Yoga-sutras (Ancient and Modern Interpretations)

by Makarand Gopal Newalkar | 2017 | 82,851 words | ISBN-13: 9780893890926

Yoga-sutras 1.8, English translation with modern and ancient interpretation. The Patanjali Yogasutras describe an ancient Indian tradition spanning over 5000 years old dealing with Yoga:—Meditating the mind on the Atma leading to the realization of self. This study interprets the Yogasutras in light of both ancient and modern commentaries (e.g., Vyasa and Osho) while supporting both Sankhya and Vedanta philosophies.

Sanskrit text, Unicode transliteration and English translation of sūtra 1.8:

विपर्ययो मिथ्याज्ञानमतद्रूपप्रतिष्ठम् ॥ १.८ ॥

viparyayo mithyājñānamatadrūpapratiṣṭham || 1.8 ||

(8) Viparyaya or illusion is false knowledge formed of a thing as other than what it is.

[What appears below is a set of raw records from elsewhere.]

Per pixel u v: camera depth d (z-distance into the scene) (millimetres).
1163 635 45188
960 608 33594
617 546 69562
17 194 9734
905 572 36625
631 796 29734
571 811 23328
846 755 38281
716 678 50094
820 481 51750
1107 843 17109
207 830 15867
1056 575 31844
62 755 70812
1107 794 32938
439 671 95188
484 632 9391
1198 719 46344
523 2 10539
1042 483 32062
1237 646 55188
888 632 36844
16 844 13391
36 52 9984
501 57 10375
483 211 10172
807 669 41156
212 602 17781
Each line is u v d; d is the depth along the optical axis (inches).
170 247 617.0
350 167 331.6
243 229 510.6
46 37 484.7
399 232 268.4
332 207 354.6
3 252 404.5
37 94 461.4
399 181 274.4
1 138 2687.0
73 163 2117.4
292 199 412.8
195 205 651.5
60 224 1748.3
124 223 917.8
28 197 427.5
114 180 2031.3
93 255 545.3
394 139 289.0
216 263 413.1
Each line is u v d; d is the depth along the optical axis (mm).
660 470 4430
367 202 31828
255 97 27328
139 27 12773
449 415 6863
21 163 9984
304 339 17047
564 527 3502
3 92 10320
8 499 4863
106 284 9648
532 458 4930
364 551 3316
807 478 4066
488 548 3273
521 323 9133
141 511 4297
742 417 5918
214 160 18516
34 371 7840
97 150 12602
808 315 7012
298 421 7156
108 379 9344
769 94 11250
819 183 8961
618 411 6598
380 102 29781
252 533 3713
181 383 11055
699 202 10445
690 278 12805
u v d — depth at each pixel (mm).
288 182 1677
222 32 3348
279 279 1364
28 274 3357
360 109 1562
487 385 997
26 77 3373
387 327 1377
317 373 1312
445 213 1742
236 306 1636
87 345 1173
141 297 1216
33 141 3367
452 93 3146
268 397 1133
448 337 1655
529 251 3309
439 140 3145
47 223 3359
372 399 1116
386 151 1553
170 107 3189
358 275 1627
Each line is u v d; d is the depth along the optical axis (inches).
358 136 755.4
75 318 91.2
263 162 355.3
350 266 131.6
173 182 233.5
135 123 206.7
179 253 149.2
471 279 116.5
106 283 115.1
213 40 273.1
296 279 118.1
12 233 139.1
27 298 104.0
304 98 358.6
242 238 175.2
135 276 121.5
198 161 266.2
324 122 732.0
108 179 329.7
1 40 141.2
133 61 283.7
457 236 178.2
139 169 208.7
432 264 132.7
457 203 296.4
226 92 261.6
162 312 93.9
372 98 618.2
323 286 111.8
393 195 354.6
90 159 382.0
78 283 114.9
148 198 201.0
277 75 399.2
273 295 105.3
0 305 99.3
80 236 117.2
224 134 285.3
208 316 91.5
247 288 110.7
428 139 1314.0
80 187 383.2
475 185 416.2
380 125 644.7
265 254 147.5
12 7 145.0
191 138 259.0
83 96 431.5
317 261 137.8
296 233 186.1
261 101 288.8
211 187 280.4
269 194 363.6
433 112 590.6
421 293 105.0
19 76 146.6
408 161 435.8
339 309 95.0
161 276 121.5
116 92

Ancient and Modern interpretation:

Viparyaya is not a pramāṇa[1] , because that is demolished by correct knowledge of a thing which exist. In other words, the object of pramāṇa, is true, which is not illusory cognition, e.g. illusion of seeing double moon is contradicted by the valid knowledge of one moon. The classical example is of seeing a snake in rope. The illusion vanishes as soon as the knowledge of the rope is acquired.

Viparyaya that causes affliction [has the following five parts—the five kleśas]:

  1. avidyā (nescience),
  2. asmitā (egoism),
  3. rāga (attachment),
  4. dveśa (hatred) and
  5. abhiniveśa (fear of death).

They are technically also [known as the following—signifying the depth of ignorance]:

  1. tamas,
  2. moha,
  3. mahāmoha,
  4. tamisra and
  5. andhatamisra.

Osho says:

‘Wrong knowledge is a false conception not corresponding to the thing as it is.’